In milder cases treatment of acute pancreatitis consists of hospitalizing the patient and placing the patient on intravenous fluids without any fluids or food by mouth.
By fasting, the gut rests and the gastrointestinal tract ceases to produce secretin and cholecystokinin, two hormones that would have stimulated the pancreas to produce lots of pancreatic juice. A nasogastric tube is being used to suck out any gastric juice as this too will help to settle the pancreatic activities.

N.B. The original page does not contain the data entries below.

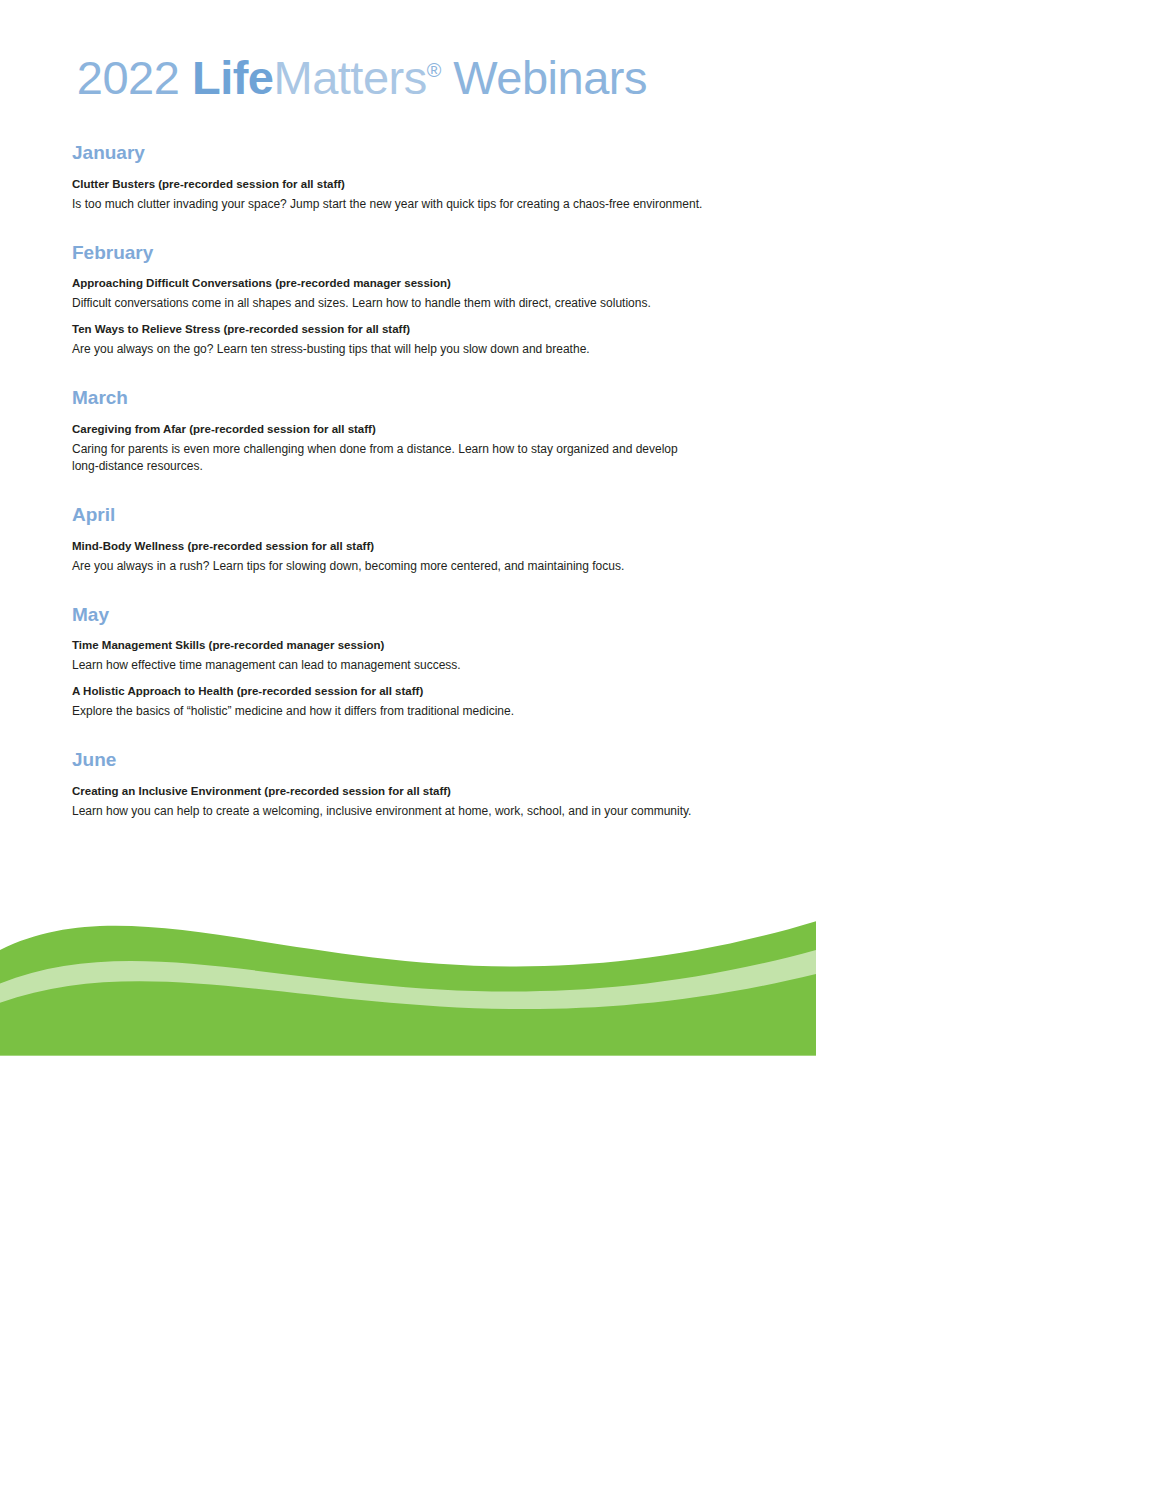2022 Life Matters® Webinars
January
Clutter Busters (pre-recorded session for all staff)
Is too much clutter invading your space? Jump start the new year with quick tips for creating a chaos-free environment.
February
Approaching Difficult Conversations (pre-recorded manager session)
Difficult conversations come in all shapes and sizes. Learn how to handle them with direct, creative solutions.
Ten Ways to Relieve Stress (pre-recorded session for all staff)
Are you always on the go? Learn ten stress-busting tips that will help you slow down and breathe.
March
Caregiving from Afar (pre-recorded session for all staff)
Caring for parents is even more challenging when done from a distance. Learn how to stay organized and develop long-distance resources.
April
Mind-Body Wellness (pre-recorded session for all staff)
Are you always in a rush? Learn tips for slowing down, becoming more centered, and maintaining focus.
May
Time Management Skills (pre-recorded manager session)
Learn how effective time management can lead to management success.
A Holistic Approach to Health (pre-recorded session for all staff)
Explore the basics of “holistic” medicine and how it differs from traditional medicine.
June
Creating an Inclusive Environment (pre-recorded session for all staff)
Learn how you can help to create a welcoming, inclusive environment at home, work, school, and in your community.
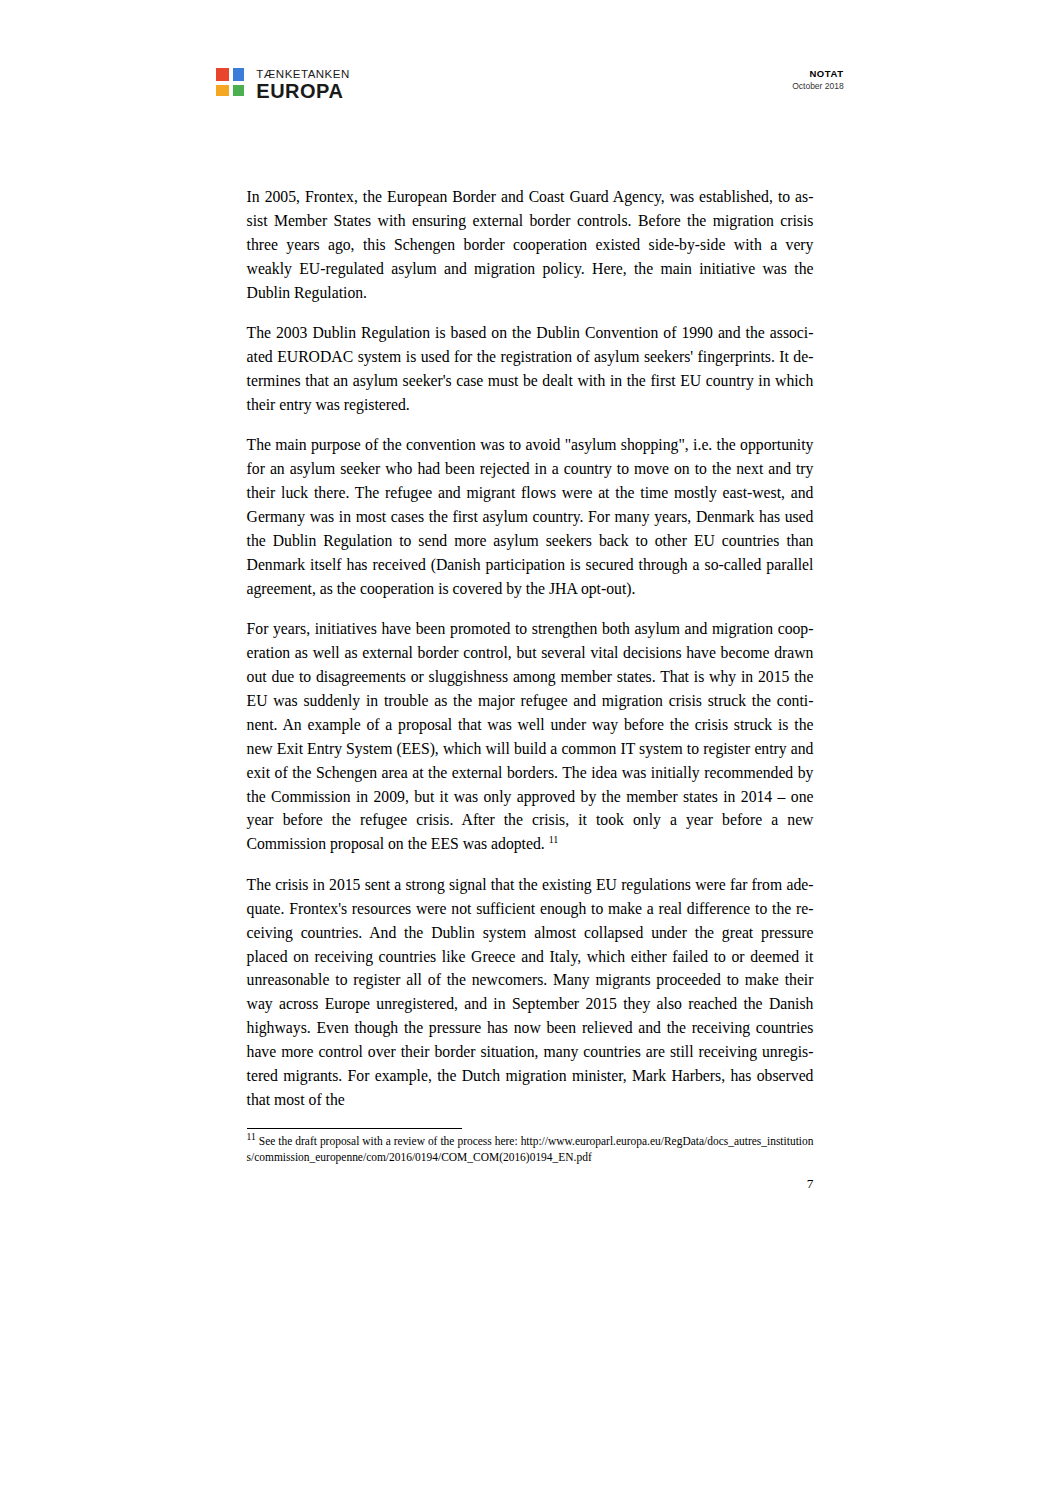TÆNKETANKEN EUROPA
NOTAT
October 2018
In 2005, Frontex, the European Border and Coast Guard Agency, was established, to assist Member States with ensuring external border controls. Before the migration crisis three years ago, this Schengen border cooperation existed side-by-side with a very weakly EU-regulated asylum and migration policy. Here, the main initiative was the Dublin Regulation.
The 2003 Dublin Regulation is based on the Dublin Convention of 1990 and the associated EURODAC system is used for the registration of asylum seekers' fingerprints. It determines that an asylum seeker's case must be dealt with in the first EU country in which their entry was registered.
The main purpose of the convention was to avoid "asylum shopping", i.e. the opportunity for an asylum seeker who had been rejected in a country to move on to the next and try their luck there. The refugee and migrant flows were at the time mostly east-west, and Germany was in most cases the first asylum country. For many years, Denmark has used the Dublin Regulation to send more asylum seekers back to other EU countries than Denmark itself has received (Danish participation is secured through a so-called parallel agreement, as the cooperation is covered by the JHA opt-out).
For years, initiatives have been promoted to strengthen both asylum and migration cooperation as well as external border control, but several vital decisions have become drawn out due to disagreements or sluggishness among member states. That is why in 2015 the EU was suddenly in trouble as the major refugee and migration crisis struck the continent. An example of a proposal that was well under way before the crisis struck is the new Exit Entry System (EES), which will build a common IT system to register entry and exit of the Schengen area at the external borders. The idea was initially recommended by the Commission in 2009, but it was only approved by the member states in 2014 – one year before the refugee crisis. After the crisis, it took only a year before a new Commission proposal on the EES was adopted. 11
The crisis in 2015 sent a strong signal that the existing EU regulations were far from adequate. Frontex's resources were not sufficient enough to make a real difference to the receiving countries. And the Dublin system almost collapsed under the great pressure placed on receiving countries like Greece and Italy, which either failed to or deemed it unreasonable to register all of the newcomers. Many migrants proceeded to make their way across Europe unregistered, and in September 2015 they also reached the Danish highways. Even though the pressure has now been relieved and the receiving countries have more control over their border situation, many countries are still receiving unregistered migrants. For example, the Dutch migration minister, Mark Harbers, has observed that most of the
11 See the draft proposal with a review of the process here: http://www.europarl.europa.eu/RegData/docs_autres_institutions/commission_europenne/com/2016/0194/COM_COM(2016)0194_EN.pdf
7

Some mortality statistics of acute pancreatitis
Often within a few days the pancreatitis settles down. For most cases the mortality rate is less than 4 to 5%. However, the severe cases described above can have a mortality rate of 15 to 20%. Simchuk et al.( Ref. 6) found that with a CT severity index of 5 or more patients were 17 times more likely to have a longer hospital stay.
They were 10 times more likely to need surgery (resection of dead tissue called “necrosectomy”) and 8 times more likely to die from their severe acute pancreatitis. In these more severe cases treatment needs to be done in the ICU setting and people need to fast for 2 to 4 weeks. This usually requires intravenous nutrition. These patients often have cardiovascular complications due to pancreatic enzymes that have leaked into the system.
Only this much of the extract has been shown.